Malda’s orphan Rohim wins international brick-laying competition
Rohim was not just a good student, but a class topper in his school in Malda. Like any other student of his age, he also aspired to study hard and become a teacher in future. Rohim knew his parents were poor and those pangs of hunger at times made him even more resilient and he would often weave future dreams. But fate was more cruel than he ever dreamt. The year 2013 was a game changer for this young man, who was then studying in class XI. Both his parents died in a road accident, leaving behind Rohim with the responsibility of his three younger sisters and with no money. “I really wanted to be a teacher. I was one of the toppers at school and loved studies. But due to my responsibilities, I had to find means to earn a living for all of us,” Rohim recalled in a recent interview.
However cruel fate was to him, Rohim successfully overcame it and became one of the youngest contestants recently to win the ‘Medallion of Excellence,’ and the fifth position at the World Skills Competition in Abu Dhabi for his bricklaying capabilities. There were 59 participants from different countries and he was the only one representing India. And you got it correct. From dreaming to become a teacher, Rohim turned into a mason. But by sheer grit and intelligence, he excelled in that too.
By 2014, he had to leave his studies and become the sole breadwinner for his family. He met a contractor in his village who took people to Delhi as labourers. In fact 80 percent people from his village in Malda work outside in the construction sector to support their families back home. Dreams of studying shattered, Rohim joined the job in Delhi to earn enough to support his family. In the beginning, he just followed his supervisor’s instructions on the formula for the cement mixes, but decided to be trained as a mason, as he realised masonry fetched more money. And that’s how his journey as a brick layer started.
One day, he heard few labourers at the construction site discussing a competition on masonry, where a person who completes given tasks in given time wins prize money. Intrigued, Rohim participated in the competition, and was placed second among the 18 participants across the Delhi-NCR region. Unfortunately, India has no professional training institutes like the West, where professional skills such as these are taught. In the West, there are courses on various skill training and such people get equal dignity as in other jobs.
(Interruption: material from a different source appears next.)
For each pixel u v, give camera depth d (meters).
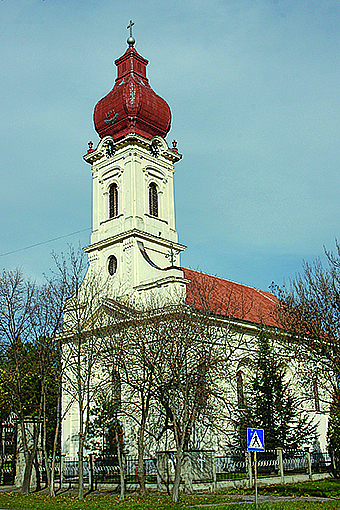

Bricklaying is also a skill that needs training, as a bricklayer has to construct accurately and neatly according to plans, which often contain technical details. No two projects are ever the same, and so the bricklayer has to be able to adopt their thinking and often find solutions to problems efficiently and effectively. That was the USP at World Skills Competition of Abu Dhabi. And Rohim had to compete against people from 59 countries, where he had to interpret drawings, set out and measure, and construct a building of world-class standard. As Rohim puts in: “In Abu Dhabi, everything was different - the motor, sand and techniques used.” The competition tested his planning and scheduling skills and his construction was evaluated on precision, accuracy, tidiness, and attention. At Abu Dhabi, Rohim built a test project using bricks and blocks of different materials - sand, lime and cement - where his construction included a ‘falcon design’ decorative brickwork.